- Task to carry out: Turn the lines of each of the following records into a JSON list of strings, one string per line, skipping blank lines and leaving out the pictures.

- Excerpted records:
- - - -

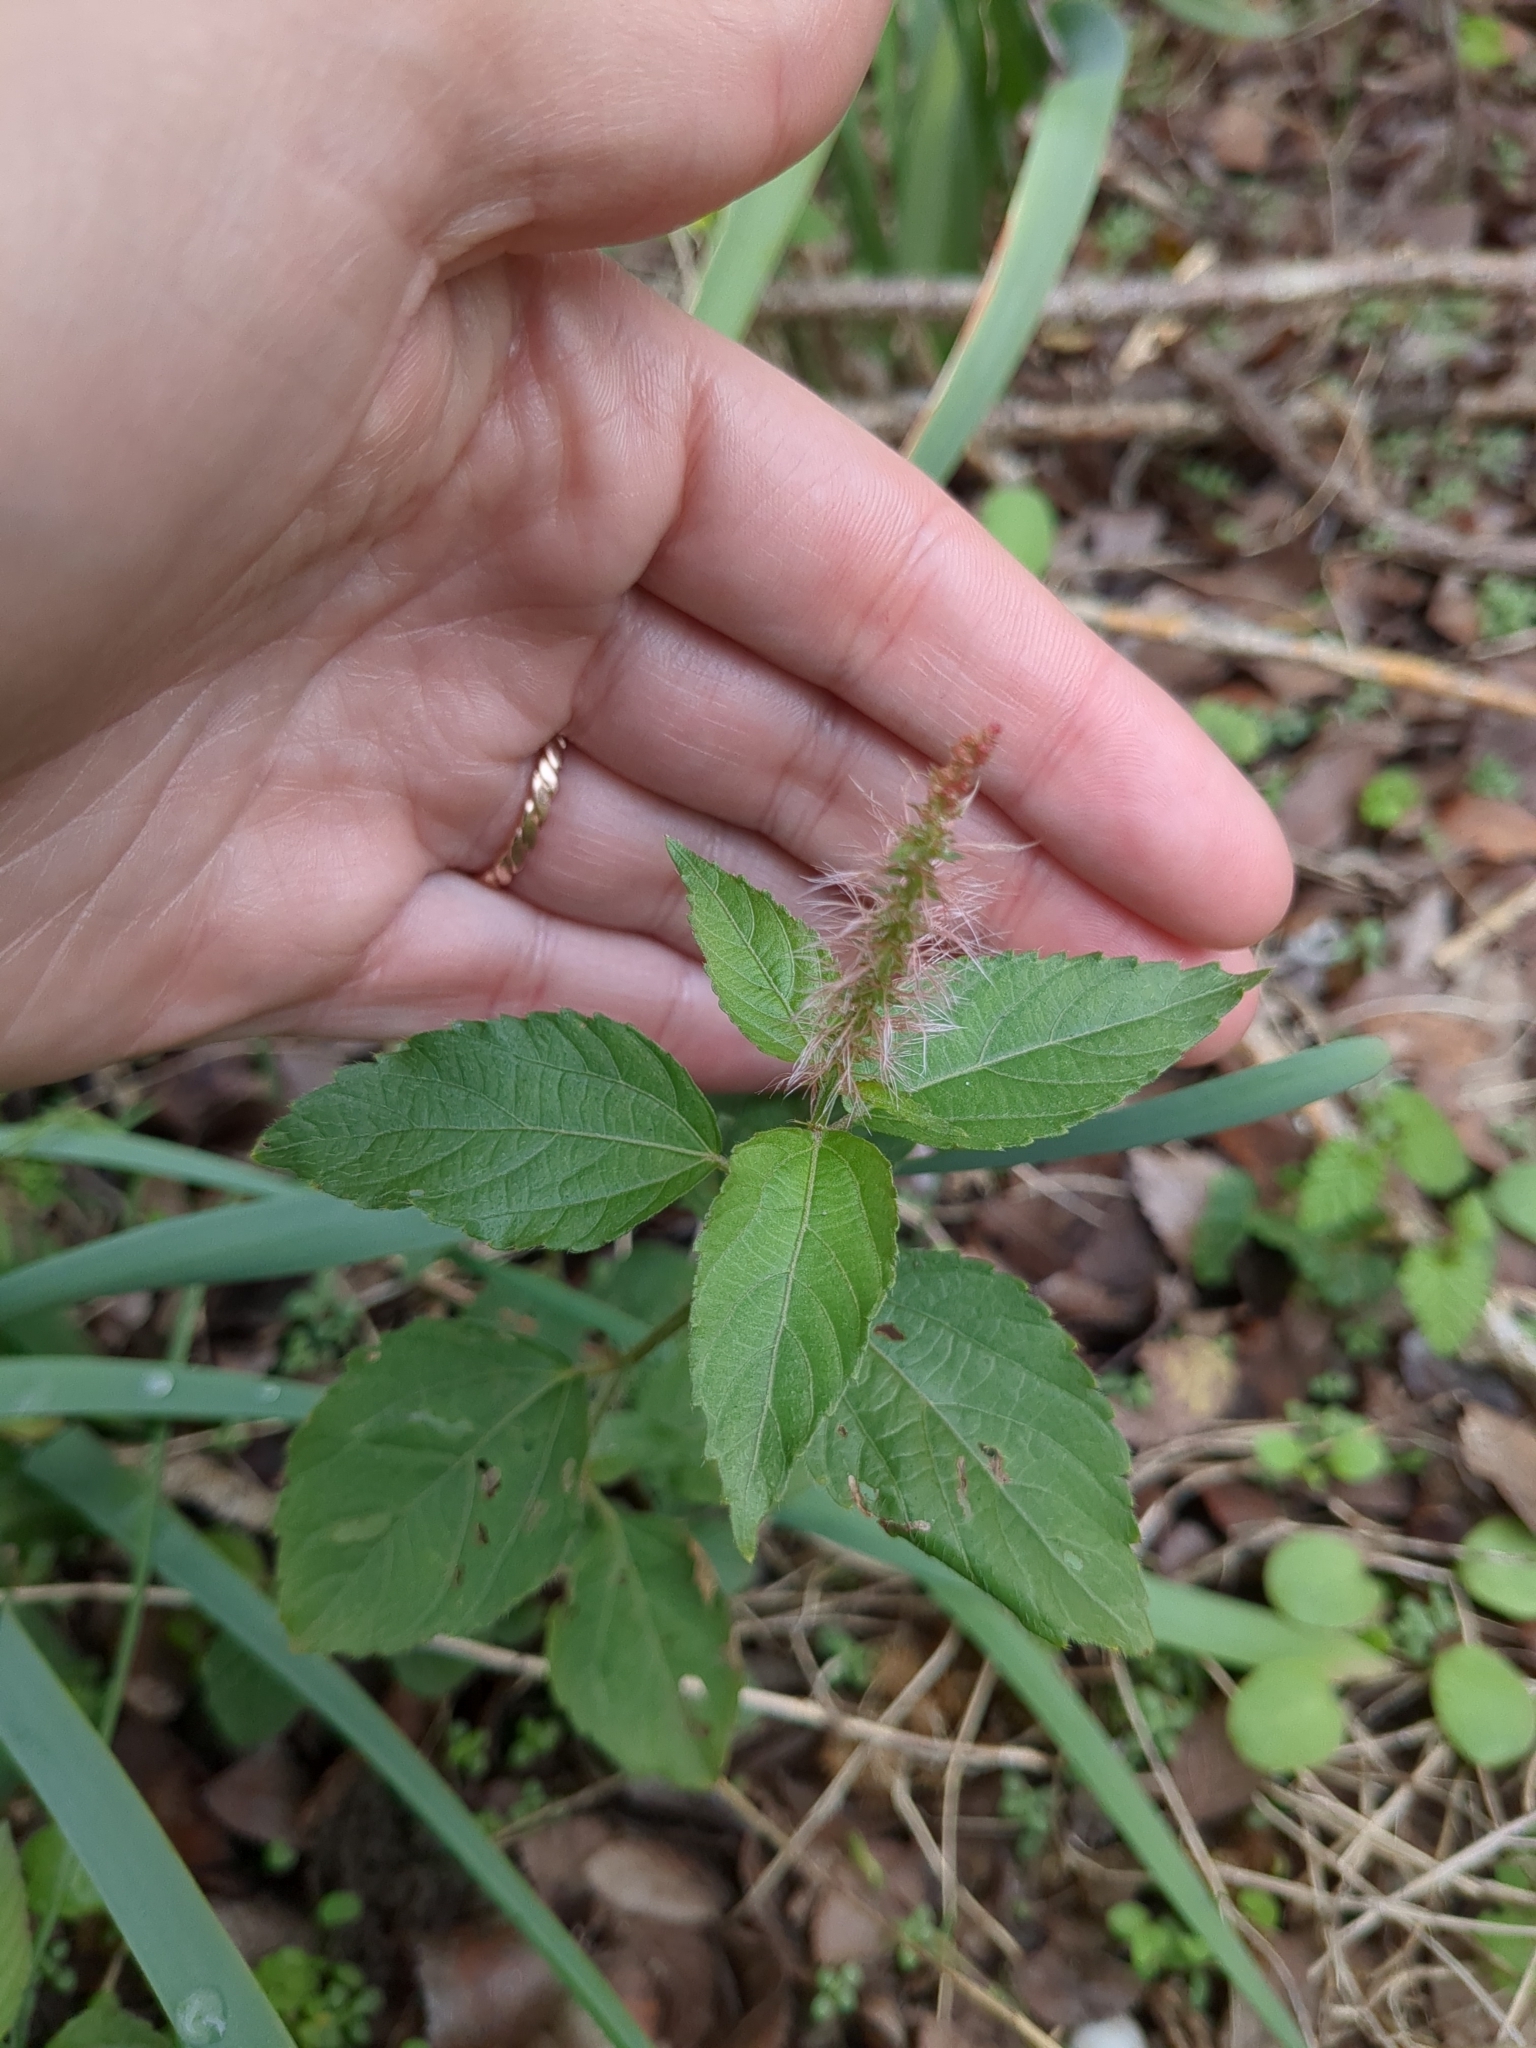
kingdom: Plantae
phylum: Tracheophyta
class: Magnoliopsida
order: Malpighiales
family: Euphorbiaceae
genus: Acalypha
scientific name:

- - - -

- Output for this task:
[
  "kingdom: Plantae",
  "phylum: Tracheophyta",
  "class: Magnoliopsida",
  "order: Malpighiales",
  "family: Euphorbiaceae",
  "genus: Acalypha",
  "scientific name:"
]